Let’s get back to our original question, though: is the TT a true sports car? It turns out the answer depends on your definition of ‘true’, because while it doesn’t feature your traditional rear-wheel-drive sports car configuration, it certainly looks the part and has the performance to match, especially in Quattro Sport guise. And with excellent GT credentials as well, the TT is a car that will keep you positively smitten every day of the year.
What we said then
28 July 1999: “Its determination to be different means Audi has served up two deliciously appealing TTs. Choosing between the coupé and roadster isn’t going to be easy. When both the driving and visual experience are so enchanting, it’s a decision TT buyers are going to find extremely complex.”
An owner’s view
Ted Welford: “I bought a Quattro Sport after valeting a normal TT. It feels special even though it’s not a hugely expensive car, and the Recaro seats in mine are really cool. It sticks to the road with the quattro system – as long as the car has some decent tyres on it. There is some turbo lag, but that encourages you to rev it above 3000rpm, because that’s when it really surges forward. Mine has proved quite expensive to service, but just do your research, find a good example and take it for a test drive. Other than that, it’s a fantastic car you can use every day.”
Body: The TT’s body is aluminium so rust isn’t an issue, although it means damage is expensive to repair. The underside of the car is so well protected that corrosion isn’t a problem there, either.
Engine: The engines are strong, but check it has been fed a diet of Castrol fully synthetic 5W-30, changed at the correct intervals. Look for oil leaks from the cam cover gasket and timing chain tensioner gasket. The cambelt needs changing every six years or 60,000 miles, and the water pump should be changed at the same time.
Gearbox: Manual gearboxes are tough and clutches last up to 100,000 miles. DSG dual-clutch automatic ’boxes need an oil and filter change every 40,000 miles.
Transmission: The quattro four-wheel drive system needs its oil changing every 20,000 miles to keep things sweet.

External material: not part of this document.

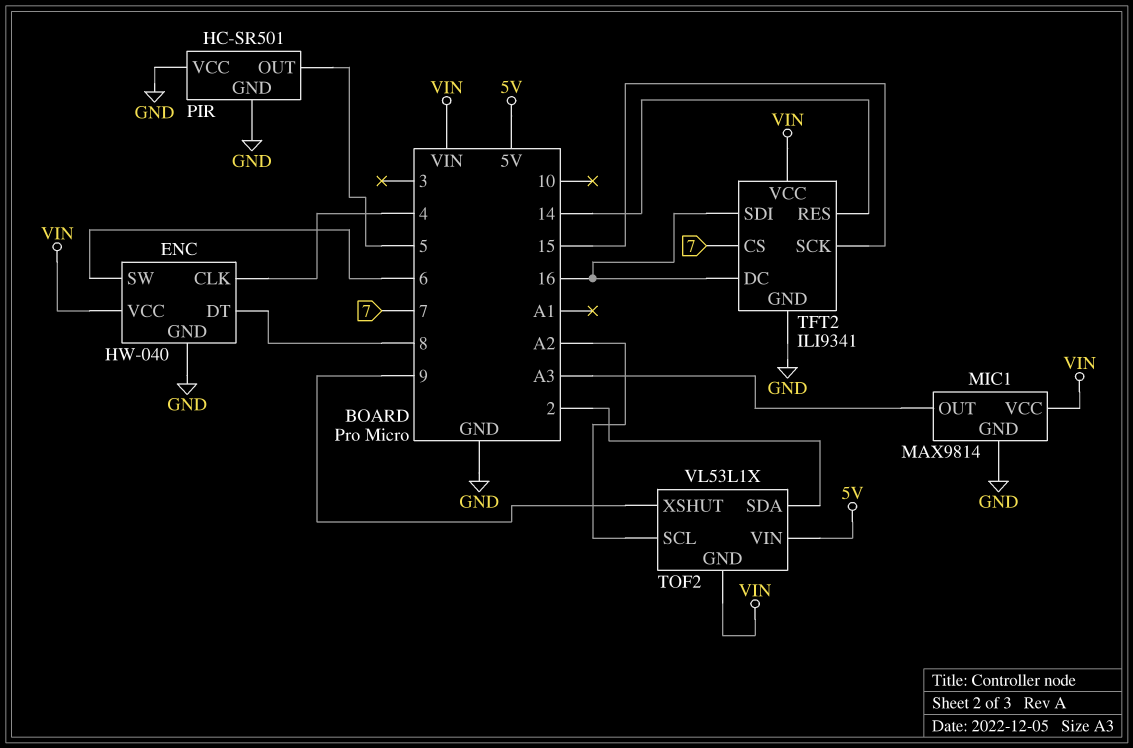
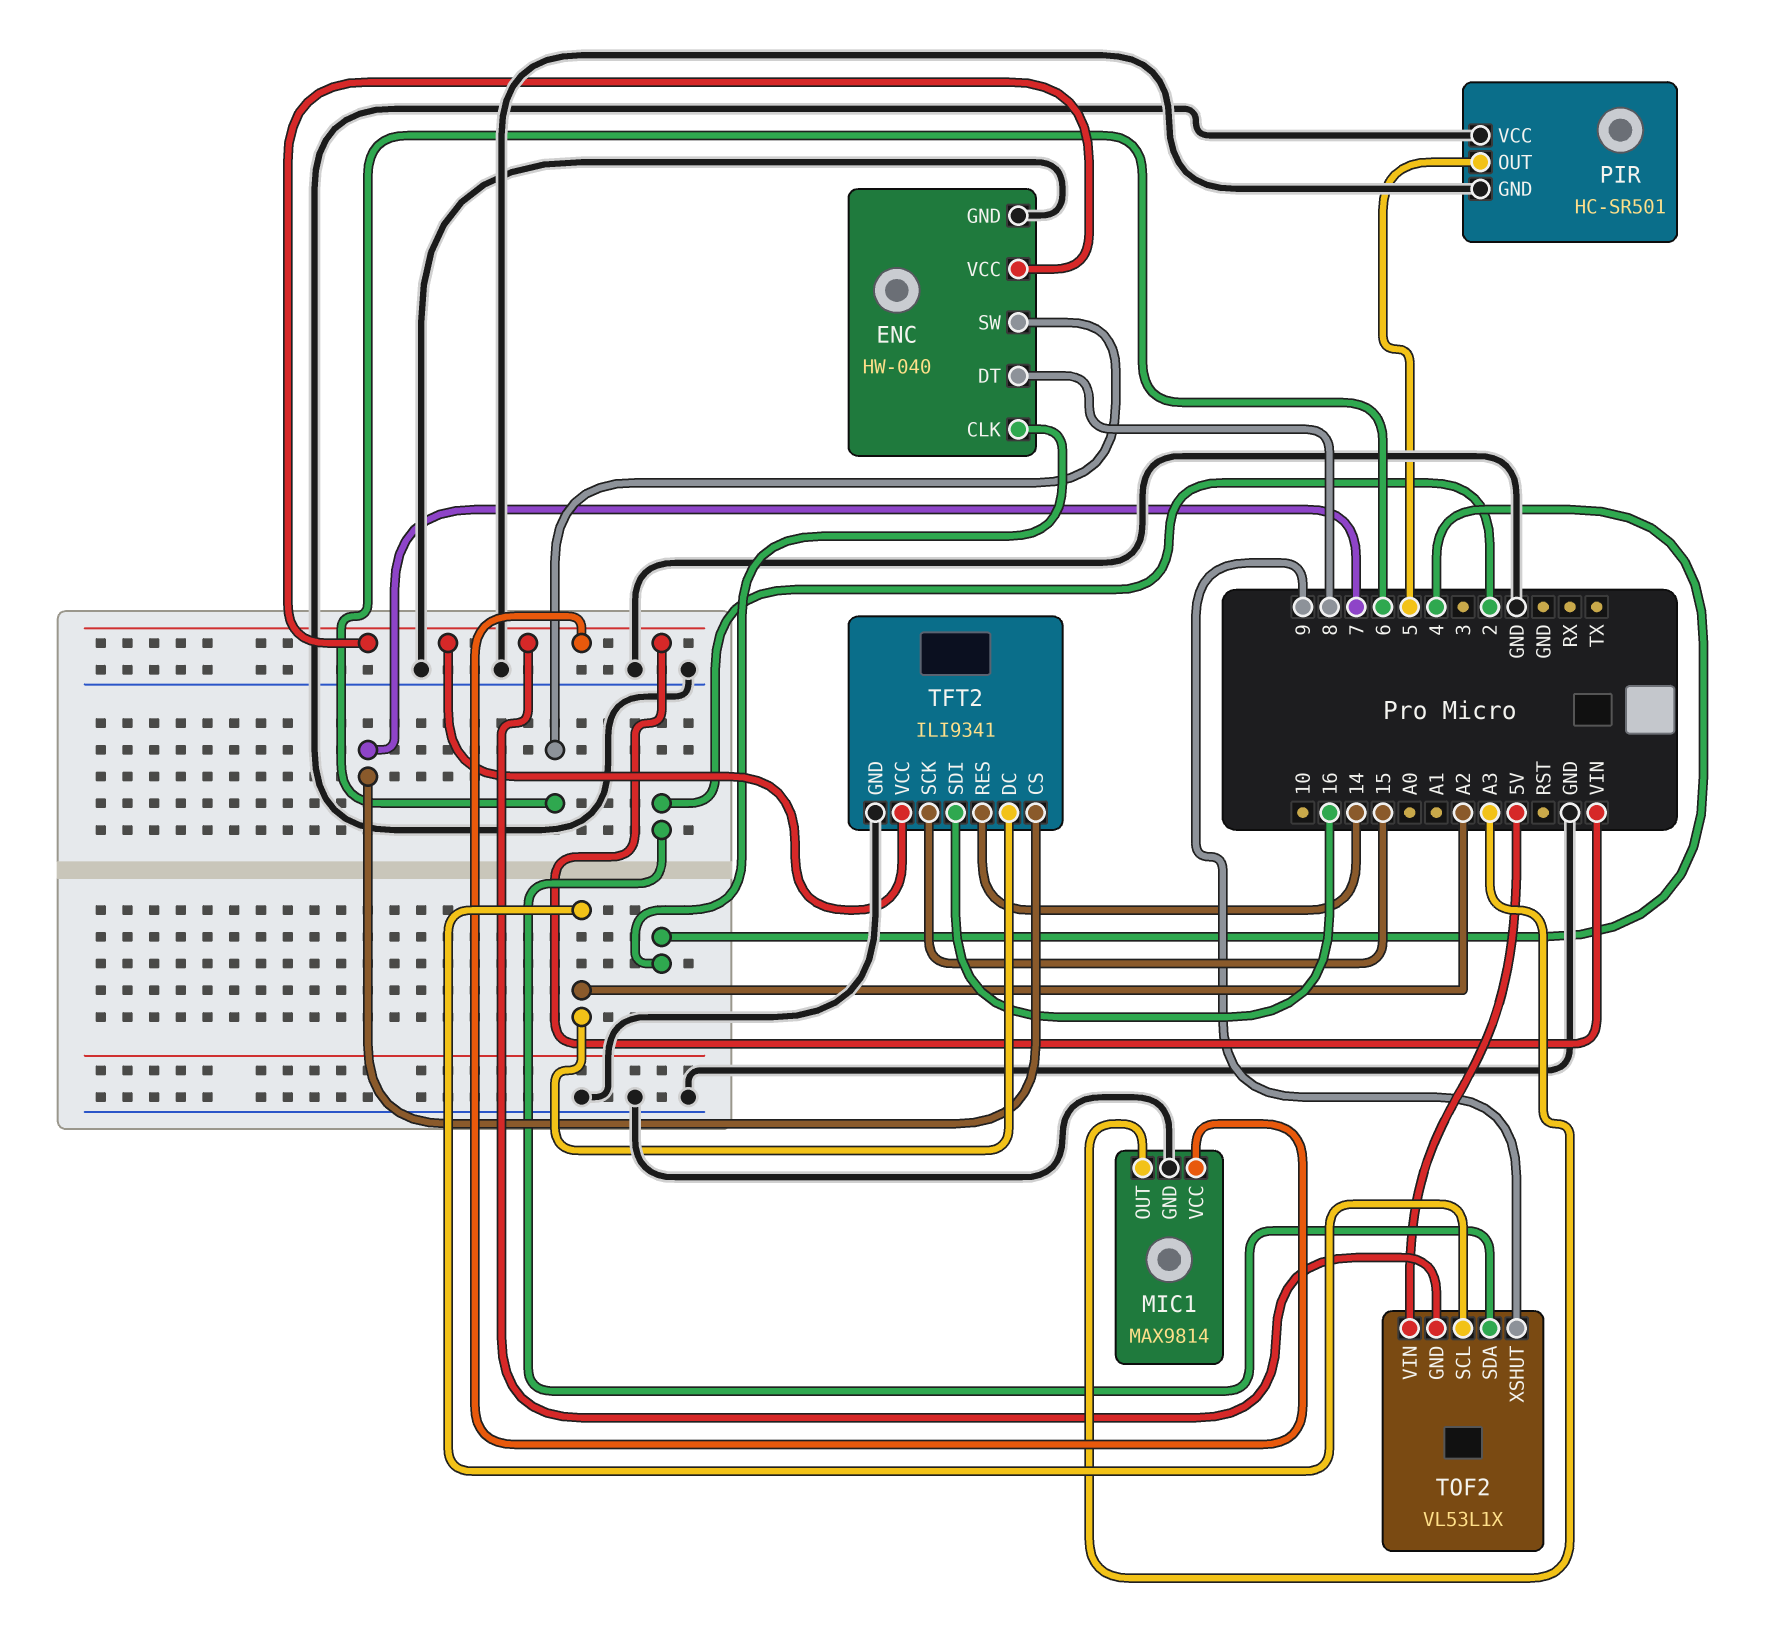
TFT2 pin DC: 16 -> A2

Suspension: If you’re looking at cars with 100,000 miles or so on the clock, expect leaky shocks, perished front and rear bushes and broken springs and anti-roll bar collars. That said,even a low-mileage one might need work. Few aftermarket bits are available so you’re looking at OE prices.
Interior: The suspension can generate rattles and squeaks. The fuel gauge can fail — the needle often packs up at the quarter-to-full mark. You can get the instrument cluster refurbished.
Electrics: No real issues except for occasional window motor problems.
Also worth knowing
The TT coupé features a pair of rear seats (unless you go for a Quattro Sport, which has a strut brace in the back instead). They’re very cramped and are best used for additional storage. Speaking of which, the coupé has a decent boot that is almost as capacious as a current Audi A1’s.
How much to spend
£1000-£2999: A mix of front- and all-wheel-drive coupés and roadsters, although most have in excess of 100,000 miles and are in questionable condition.
£3000-£4999: Mileages dip further, with more under 100,000. Conditions get generally better. Many remain on sale by private individuals. £5000-£7999 Some with mileages of less than 50,000. Mostly more powerful variants, including the 3.2-litre VR6.
£8000-£9999: Generally 1.8-litre and 3.2-litre cars in excellent condition.
£10,000-£20,000: Pristine 3.2-litre and Quattro Sport models.
One we found
Audi TT 1.8 T Quattro Sport, 2005, 67,000 miles, £12,990: A higher price than the majority of Mk1 TTs, sure, but then again it has a higher level of performance, rarity and driving fun. The Quattro Sport is a special car and a wise investment.